Overall, most of our predictions were supported, though our study design and the small number of individuals sampled limit our conclusions. Although for most variables, significant changes were only detected post-smoke, we cannot conclude that orangutans did not experience any health consequences during the fire season and are unable to identify the timing of potential adverse effects. Unfortunately, we were unable to collect data during the peak smoke period (October 14–31), as orangutan observations were suspended for one month while the research team focused on fighting fires. As 173 fire hotspots were detected at Tuanan (37% of total) during the period of research suspension, it is entirely possible that health consequences emerged or intensified during that time. Furthermore, the air quality data we obtained from Palangkaraya is probably a conservative estimate of the conditions experienced by orangutans, as more than twice as many fire hotspots were detected at Tuanan than Palangkaraya across the entire fire season.

Nonetheless, our results suggest that smoke-exposure effects persist at least a few months, highlighting the potential for long-term impacts on wildlife populations.
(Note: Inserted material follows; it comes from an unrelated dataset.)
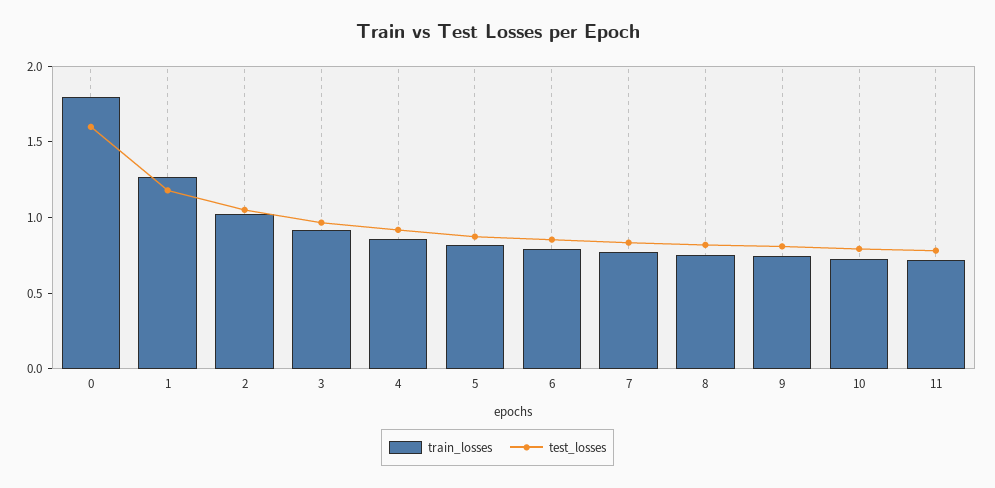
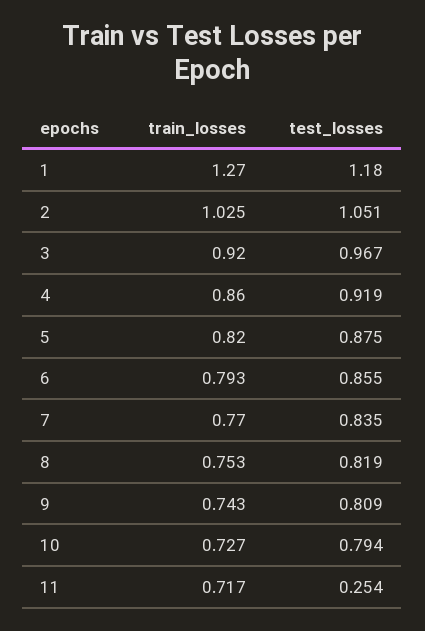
train_losses, 0: 1.8 -> none
test_losses, 0: 1.6 -> none
test_losses, 11: 0.8 -> 0.254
Our findings complement a recent study conducted in Singapore, where ecological community acoustic activity was significantly reduced during the 2015 haze produced by Indonesia’s peatland fires, exhibiting only partial recovery 16 weeks after the smoke had dissipated34. The impacts on wildlife inhabiting Borneo, where air pollution was 15 times worse than that in Singapore, are likely to be much more severe and could be longer-lasting34.

Peatland habitats are integral to the survival of the Critically Endangered Bornean orangutan, whose largest populations inhabit the peat swamp forests of Central Kalimantan9. Annual fires in Borneo significantly impact orangutan habitats and populations, burning > 20,000 km2 of forest and killing hundreds of orangutans in 2015 alone35. Whereas the direct impacts from wildfires are relatively clear, we have little understanding of the indirect effects on surviving wildlife in unburned areas. The unexpected loss of an estimated 93,000 Bornean orangutans from intact forests in Kalimantan between 1999 and 2015 indicates that drivers independent of land-use change are contributing to their population declines36. Prolonged and repeated exposure to toxic smoke may have severe health consequences for orangutans and other wildlife, highlighting the urgent need for sustained research into the long-term impacts. Future studies should include non-adults, especially developing foetuses and infants who are likely to be most vulnerable to long-term health effects37. We plan to expand this research by including additional physiological indicators of health, which will further elucidate the short- and long-term impacts of wildfire smoke on orangutan health and conservation.